REQUIREMENT ▸ Any pictures in the records below must be left out when you repeat the lines from the line containing "53: (24, 59)" through the line containing "141: (120, 179)" exactly.

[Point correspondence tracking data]
((

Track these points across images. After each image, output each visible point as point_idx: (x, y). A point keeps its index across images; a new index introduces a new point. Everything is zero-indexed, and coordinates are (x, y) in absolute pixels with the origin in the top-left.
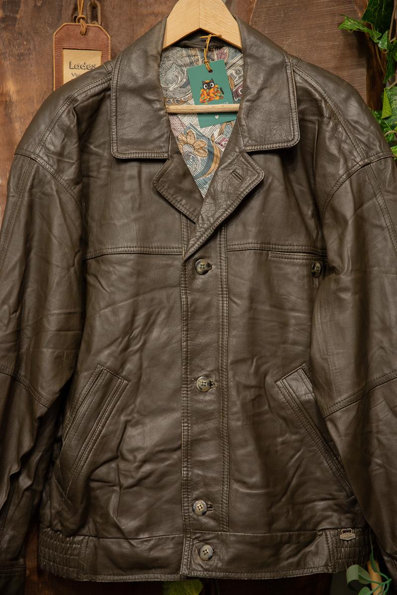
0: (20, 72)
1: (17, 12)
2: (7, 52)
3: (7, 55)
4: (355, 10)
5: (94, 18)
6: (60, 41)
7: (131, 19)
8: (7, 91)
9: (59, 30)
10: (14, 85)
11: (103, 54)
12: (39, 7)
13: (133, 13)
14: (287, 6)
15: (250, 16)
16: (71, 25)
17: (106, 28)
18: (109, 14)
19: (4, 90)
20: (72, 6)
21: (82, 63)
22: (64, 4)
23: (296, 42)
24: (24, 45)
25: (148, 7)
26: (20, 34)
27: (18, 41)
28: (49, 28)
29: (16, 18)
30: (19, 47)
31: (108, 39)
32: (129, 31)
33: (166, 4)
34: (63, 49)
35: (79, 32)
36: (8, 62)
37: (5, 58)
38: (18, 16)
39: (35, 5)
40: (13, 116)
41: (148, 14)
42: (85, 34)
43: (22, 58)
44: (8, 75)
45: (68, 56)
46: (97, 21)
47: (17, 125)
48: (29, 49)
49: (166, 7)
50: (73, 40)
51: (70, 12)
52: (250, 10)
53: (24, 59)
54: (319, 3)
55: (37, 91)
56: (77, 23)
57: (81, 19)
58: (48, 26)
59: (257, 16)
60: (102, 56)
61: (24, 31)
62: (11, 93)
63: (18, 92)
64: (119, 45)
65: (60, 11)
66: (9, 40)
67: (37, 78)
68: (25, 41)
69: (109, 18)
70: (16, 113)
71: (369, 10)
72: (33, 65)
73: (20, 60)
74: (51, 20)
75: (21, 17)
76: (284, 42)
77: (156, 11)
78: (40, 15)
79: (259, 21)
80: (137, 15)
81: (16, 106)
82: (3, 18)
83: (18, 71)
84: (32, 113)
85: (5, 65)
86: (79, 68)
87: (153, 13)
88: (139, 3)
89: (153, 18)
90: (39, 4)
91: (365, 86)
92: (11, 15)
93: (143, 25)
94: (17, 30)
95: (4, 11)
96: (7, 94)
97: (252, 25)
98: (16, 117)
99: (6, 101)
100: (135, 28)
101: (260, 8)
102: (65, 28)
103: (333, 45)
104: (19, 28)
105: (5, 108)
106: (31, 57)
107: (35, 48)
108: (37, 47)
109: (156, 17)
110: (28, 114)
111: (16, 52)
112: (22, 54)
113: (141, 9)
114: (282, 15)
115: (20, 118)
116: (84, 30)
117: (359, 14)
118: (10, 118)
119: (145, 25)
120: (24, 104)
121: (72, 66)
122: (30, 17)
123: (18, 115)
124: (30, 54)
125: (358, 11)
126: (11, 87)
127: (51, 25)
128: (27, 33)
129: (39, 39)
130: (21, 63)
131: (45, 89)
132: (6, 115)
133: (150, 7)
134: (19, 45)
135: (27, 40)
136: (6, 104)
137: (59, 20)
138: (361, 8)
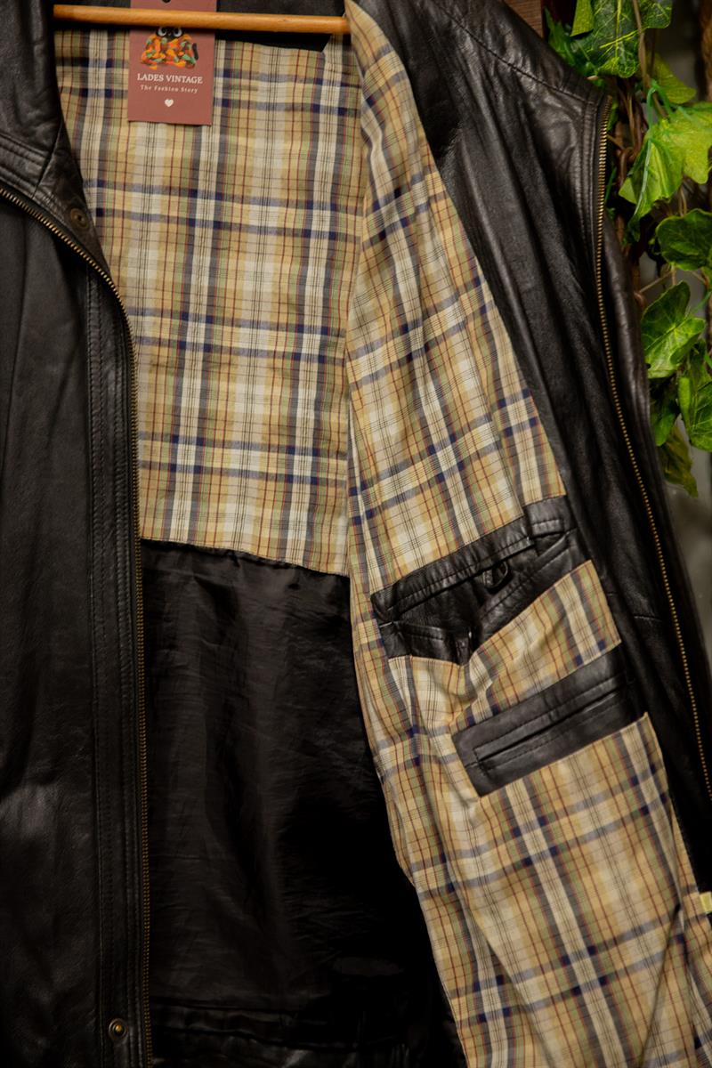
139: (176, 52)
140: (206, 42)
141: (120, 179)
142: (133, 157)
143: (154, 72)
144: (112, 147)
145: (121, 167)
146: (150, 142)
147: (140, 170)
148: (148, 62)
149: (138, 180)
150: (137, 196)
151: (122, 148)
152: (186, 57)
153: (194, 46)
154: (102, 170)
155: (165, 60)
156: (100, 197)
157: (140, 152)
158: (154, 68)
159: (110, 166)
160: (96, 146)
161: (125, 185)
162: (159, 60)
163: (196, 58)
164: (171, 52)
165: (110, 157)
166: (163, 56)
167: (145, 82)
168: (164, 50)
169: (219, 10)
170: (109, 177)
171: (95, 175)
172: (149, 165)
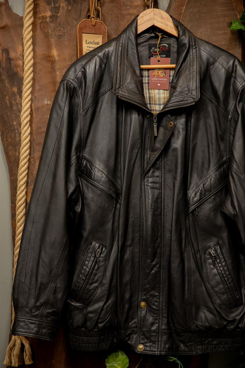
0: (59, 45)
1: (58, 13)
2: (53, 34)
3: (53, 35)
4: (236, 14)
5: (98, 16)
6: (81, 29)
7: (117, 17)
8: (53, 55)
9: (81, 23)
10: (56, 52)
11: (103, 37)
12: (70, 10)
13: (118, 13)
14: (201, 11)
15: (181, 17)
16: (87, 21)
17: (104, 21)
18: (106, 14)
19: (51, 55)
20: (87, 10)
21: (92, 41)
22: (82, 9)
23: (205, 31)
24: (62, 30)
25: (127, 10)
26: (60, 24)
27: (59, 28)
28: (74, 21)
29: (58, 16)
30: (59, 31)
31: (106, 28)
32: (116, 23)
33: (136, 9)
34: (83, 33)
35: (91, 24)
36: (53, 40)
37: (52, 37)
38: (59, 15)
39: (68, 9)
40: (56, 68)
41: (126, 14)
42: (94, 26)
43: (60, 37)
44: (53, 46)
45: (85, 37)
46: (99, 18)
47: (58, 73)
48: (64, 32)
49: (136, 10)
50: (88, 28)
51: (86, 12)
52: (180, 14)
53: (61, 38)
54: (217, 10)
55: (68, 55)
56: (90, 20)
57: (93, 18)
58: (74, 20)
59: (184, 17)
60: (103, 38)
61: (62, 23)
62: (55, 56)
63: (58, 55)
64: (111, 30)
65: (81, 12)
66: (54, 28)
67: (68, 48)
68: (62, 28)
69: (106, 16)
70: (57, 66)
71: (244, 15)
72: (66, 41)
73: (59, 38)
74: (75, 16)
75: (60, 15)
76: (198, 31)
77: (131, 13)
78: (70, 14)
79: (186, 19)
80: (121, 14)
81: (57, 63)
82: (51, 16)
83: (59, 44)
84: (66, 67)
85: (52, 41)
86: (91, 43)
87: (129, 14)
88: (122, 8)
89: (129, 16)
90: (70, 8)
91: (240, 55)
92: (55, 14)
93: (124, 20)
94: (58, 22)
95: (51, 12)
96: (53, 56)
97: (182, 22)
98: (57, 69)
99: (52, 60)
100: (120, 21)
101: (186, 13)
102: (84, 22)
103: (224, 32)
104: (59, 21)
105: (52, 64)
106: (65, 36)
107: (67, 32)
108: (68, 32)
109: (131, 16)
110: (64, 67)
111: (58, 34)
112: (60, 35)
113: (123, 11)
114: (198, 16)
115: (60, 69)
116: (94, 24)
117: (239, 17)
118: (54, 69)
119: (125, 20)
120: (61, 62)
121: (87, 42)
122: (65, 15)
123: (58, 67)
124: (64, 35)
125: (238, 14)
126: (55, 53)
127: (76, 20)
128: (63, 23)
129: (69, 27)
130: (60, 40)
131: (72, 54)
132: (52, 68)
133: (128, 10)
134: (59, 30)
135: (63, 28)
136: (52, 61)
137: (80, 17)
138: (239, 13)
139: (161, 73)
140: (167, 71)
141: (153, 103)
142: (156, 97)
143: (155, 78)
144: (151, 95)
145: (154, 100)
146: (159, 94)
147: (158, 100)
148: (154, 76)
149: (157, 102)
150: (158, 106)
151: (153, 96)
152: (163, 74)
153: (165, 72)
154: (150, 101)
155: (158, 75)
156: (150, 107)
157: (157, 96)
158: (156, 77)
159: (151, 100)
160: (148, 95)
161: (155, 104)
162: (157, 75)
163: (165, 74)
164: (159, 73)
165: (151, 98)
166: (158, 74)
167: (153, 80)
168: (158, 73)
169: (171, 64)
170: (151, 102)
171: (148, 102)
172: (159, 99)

))
((

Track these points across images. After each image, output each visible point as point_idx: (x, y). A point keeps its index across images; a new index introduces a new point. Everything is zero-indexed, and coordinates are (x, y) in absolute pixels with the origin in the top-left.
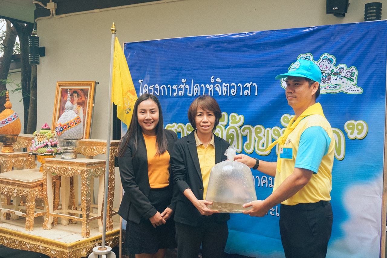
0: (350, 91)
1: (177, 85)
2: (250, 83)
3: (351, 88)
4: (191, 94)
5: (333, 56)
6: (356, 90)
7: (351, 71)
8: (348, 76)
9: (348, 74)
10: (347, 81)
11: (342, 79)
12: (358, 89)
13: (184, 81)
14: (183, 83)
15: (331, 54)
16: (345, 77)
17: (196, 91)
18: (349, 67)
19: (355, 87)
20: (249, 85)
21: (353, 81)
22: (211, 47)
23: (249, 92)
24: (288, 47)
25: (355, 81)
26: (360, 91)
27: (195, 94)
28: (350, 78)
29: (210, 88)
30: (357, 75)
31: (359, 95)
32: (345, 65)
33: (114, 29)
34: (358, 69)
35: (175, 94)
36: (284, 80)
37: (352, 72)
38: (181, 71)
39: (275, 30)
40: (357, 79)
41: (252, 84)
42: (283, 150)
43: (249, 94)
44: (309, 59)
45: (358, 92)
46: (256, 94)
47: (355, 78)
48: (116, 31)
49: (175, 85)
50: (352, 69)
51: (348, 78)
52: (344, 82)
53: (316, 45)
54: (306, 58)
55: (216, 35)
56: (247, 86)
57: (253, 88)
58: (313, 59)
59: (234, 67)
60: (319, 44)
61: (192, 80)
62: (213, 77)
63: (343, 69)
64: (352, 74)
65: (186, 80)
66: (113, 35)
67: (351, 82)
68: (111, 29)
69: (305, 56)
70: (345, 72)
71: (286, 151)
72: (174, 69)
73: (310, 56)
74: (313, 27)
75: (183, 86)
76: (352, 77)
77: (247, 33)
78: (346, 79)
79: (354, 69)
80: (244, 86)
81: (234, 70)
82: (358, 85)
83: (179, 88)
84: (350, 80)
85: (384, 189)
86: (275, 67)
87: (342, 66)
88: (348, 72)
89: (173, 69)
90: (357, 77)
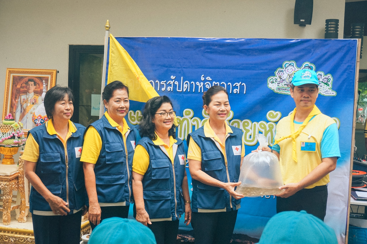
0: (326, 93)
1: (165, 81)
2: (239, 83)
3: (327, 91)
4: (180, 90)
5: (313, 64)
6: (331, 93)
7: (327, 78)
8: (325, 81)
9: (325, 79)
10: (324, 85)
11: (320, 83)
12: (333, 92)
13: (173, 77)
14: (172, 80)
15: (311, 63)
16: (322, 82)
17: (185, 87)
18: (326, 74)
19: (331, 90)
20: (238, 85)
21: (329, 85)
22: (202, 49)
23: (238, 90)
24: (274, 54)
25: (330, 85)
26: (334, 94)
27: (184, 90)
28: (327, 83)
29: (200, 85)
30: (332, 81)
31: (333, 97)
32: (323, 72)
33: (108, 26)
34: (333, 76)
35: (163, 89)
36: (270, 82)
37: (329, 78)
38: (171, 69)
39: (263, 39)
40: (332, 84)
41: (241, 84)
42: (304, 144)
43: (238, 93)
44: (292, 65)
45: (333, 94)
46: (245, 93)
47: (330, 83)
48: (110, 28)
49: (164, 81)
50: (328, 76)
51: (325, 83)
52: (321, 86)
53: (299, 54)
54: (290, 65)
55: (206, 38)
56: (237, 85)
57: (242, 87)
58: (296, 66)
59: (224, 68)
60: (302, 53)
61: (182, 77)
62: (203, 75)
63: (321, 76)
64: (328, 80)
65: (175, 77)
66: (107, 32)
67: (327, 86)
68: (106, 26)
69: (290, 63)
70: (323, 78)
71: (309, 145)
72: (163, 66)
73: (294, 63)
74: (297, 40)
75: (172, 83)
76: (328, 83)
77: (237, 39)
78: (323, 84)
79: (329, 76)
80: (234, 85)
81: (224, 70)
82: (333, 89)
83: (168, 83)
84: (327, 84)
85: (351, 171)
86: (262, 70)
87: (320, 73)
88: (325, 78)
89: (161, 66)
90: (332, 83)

))

ANSWER TO THE EXERCISE ▸
53: (24, 59)
54: (319, 3)
55: (37, 91)
56: (77, 23)
57: (81, 19)
58: (48, 26)
59: (257, 16)
60: (102, 56)
61: (24, 31)
62: (11, 93)
63: (18, 92)
64: (119, 45)
65: (60, 11)
66: (9, 40)
67: (37, 78)
68: (25, 41)
69: (109, 18)
70: (16, 113)
71: (369, 10)
72: (33, 65)
73: (20, 60)
74: (51, 20)
75: (21, 17)
76: (284, 42)
77: (156, 11)
78: (40, 15)
79: (259, 21)
80: (137, 15)
81: (16, 106)
82: (3, 18)
83: (18, 71)
84: (32, 113)
85: (5, 65)
86: (79, 68)
87: (153, 13)
88: (139, 3)
89: (153, 18)
90: (39, 4)
91: (365, 86)
92: (11, 15)
93: (143, 25)
94: (17, 30)
95: (4, 11)
96: (7, 94)
97: (252, 25)
98: (16, 117)
99: (6, 101)
100: (135, 28)
101: (260, 8)
102: (65, 28)
103: (333, 45)
104: (19, 28)
105: (5, 108)
106: (31, 57)
107: (35, 48)
108: (37, 47)
109: (156, 17)
110: (28, 114)
111: (16, 52)
112: (22, 54)
113: (141, 9)
114: (282, 15)
115: (20, 118)
116: (84, 30)
117: (359, 14)
118: (10, 118)
119: (145, 25)
120: (24, 104)
121: (72, 66)
122: (30, 17)
123: (18, 115)
124: (30, 54)
125: (358, 11)
126: (11, 87)
127: (51, 25)
128: (27, 33)
129: (39, 39)
130: (21, 63)
131: (45, 89)
132: (6, 115)
133: (150, 7)
134: (19, 45)
135: (27, 40)
136: (6, 104)
137: (59, 20)
138: (361, 8)
139: (176, 52)
140: (206, 42)
141: (120, 179)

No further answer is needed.